Find and return every line of the data that contains the word "para".

- [Supplied data]
################
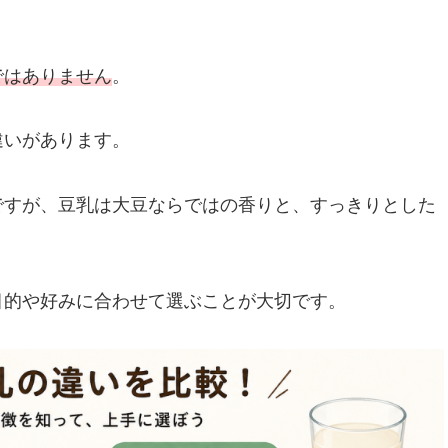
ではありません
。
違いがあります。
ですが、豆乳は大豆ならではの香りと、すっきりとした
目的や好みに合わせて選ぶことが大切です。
################
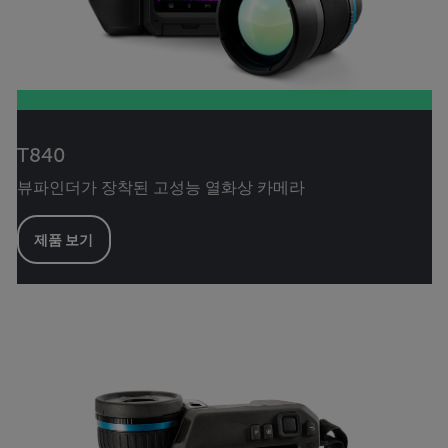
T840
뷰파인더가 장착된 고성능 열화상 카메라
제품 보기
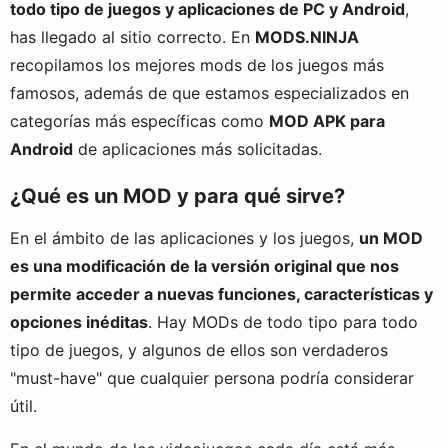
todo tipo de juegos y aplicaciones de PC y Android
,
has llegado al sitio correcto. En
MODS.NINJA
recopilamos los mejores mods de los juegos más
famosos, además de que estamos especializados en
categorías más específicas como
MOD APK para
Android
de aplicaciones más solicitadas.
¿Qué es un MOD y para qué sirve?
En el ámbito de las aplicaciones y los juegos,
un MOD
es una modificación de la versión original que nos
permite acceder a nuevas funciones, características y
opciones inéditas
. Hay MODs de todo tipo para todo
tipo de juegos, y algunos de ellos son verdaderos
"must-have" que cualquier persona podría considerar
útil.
################
- [Expected answer]
MOD APK para
¿Qué es un MOD y para qué sirve?
. Hay MODs de todo tipo para todo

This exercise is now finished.